Adding machine control helps turn compact machines into highly productive and efficient grading machines, achieving 1/4-in. accuracy and ensuring much less material is needed during site prep. They are also easier to operate, burn less fuel and require less experienced operators than traditional dozers and motor graders. On top of that, older machines and attachments can easily be retrofitted with new machine control systems. This means contractors don’t have to spend more money upgrading their heavy equipment to get the most out of their grading attachments. For these reasons, it’s easy to see why there’s been triple-digit growth in this market over the last several years. Let’s take a closer look at machine control options for skid steers and compact track loaders.
Getting Started with 2D
2D machine control is generally the simplest way to get started with machine control, including on compact track loaders and skid steers. This technology is ideal for leveling parking lots, building pads or sporting fields where everything runs on the same slope. 2D grade control systems are guided by a rotating laser or sonic tracing. 2D systems can use a single or dual grade rotating laser and laser receiver to control the lift and tilt of the grading attachment on compact equipment. 2D grade control systems can also use ultra-sonic signals to maintain a set distance or elevation from an object, a design surface or the ground. This is useful if operators need to tie into an existing feature, such as a curb when they are grading a parking lot.
While prices vary across manufacturers, 2D grade control systems, which include lasers, a control box, receivers and software, can run from $12,000 to $15,000. When you consider the relatively low entry point for 2D machine control, it doesn’t take long for the technology to pay for itself, often over a single season or a single year of use. In addition to increased grading productivity and accuracy from machine control, contractors experience significant savings in material yield. Because a laser can provide accuracy of 1/16th of an inch, a contractor laying subgrade for a 40,000-sq-ft slab for a warehouse could save thousands of dollars in material costs on a single job.
Achieve Millimeter Accuracy with 3D
3D machine control systems are a step up in complexity from 2D systems, particularly in terms of the sources that are used for elevation references and corrections.

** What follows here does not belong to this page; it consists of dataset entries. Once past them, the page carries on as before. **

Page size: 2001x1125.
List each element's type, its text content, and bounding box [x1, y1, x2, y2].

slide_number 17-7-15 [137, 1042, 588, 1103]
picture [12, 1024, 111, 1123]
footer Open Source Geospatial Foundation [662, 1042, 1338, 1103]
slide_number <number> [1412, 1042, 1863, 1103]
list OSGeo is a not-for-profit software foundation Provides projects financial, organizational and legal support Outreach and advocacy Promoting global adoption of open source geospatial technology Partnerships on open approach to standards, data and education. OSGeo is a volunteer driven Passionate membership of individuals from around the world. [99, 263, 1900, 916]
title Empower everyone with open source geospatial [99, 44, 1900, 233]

Additional infrastructure is also needed to run these systems, including a total station or base station and a 3D design of the project. 3D machine control can be guided by single GNSS, total station/base station or dual GNSS. Universal total station is generally the highest price point and provides millimeter-level accuracy by measuring the exact position, very accurate cross slope and the heading of the grading attachment. The advantage of 3D is that contractors can take on more complex designs, including building pads, roads and fine grading applications using this more precise technology.
While costs vary, options for a total station, base station or full GNSS 3D system can run between $50,000 and $80,000 with the all the related components and infrastructure needed. These machine control options also require 3D models, which are loaded into the control boxes inside the cab. 3D models are much easier to create today thanks to programs like SketchUp, which allow even novice users to take PDF plans from builders and turn them into 3D models. Engineers are also creating higher-quality designs today, so part of the work is already complete, and companies that specialize in building models can produce basic 3D designs needed specifically for machine control systems often in the $500 to $1,500 range.

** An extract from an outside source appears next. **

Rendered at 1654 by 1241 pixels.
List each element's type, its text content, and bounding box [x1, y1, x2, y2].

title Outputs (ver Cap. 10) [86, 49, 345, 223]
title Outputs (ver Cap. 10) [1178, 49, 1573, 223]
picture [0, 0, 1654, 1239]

With 3D machine control options on compact machines, material yield savings is still the fastest way to gain a full return on the investment. Many contractors report thousands of dollars saved in the first few months of using 3D machine control. In addition to using less material on each project, there is also significant savings in eliminating surveying and staking costs across projects. In addition, many contractors talk about 3D machine control’s ability to make operators much more autonomous on the jobsite.
While picking out the right machine control system can be a challenge, remember that it’s easy to take an incremental approach to adoption that fits the budget and goals for acquiring new work. 2D machine control options are a great entry point for contractors wanting to take on more surface prep work or fine grading work for footpaths, greens for golf courses, car parks, subdivisions, sports fields or large building pads. Those with 2D machine control on compact machines can also rent 3D upgrade kits for specific projects very reasonably, which allows contractors to try before you buy. Whatever option is selected, look for machine control on compact equipment to help operators get to grade faster, lower material usage and cut surveying and staking costs significantly.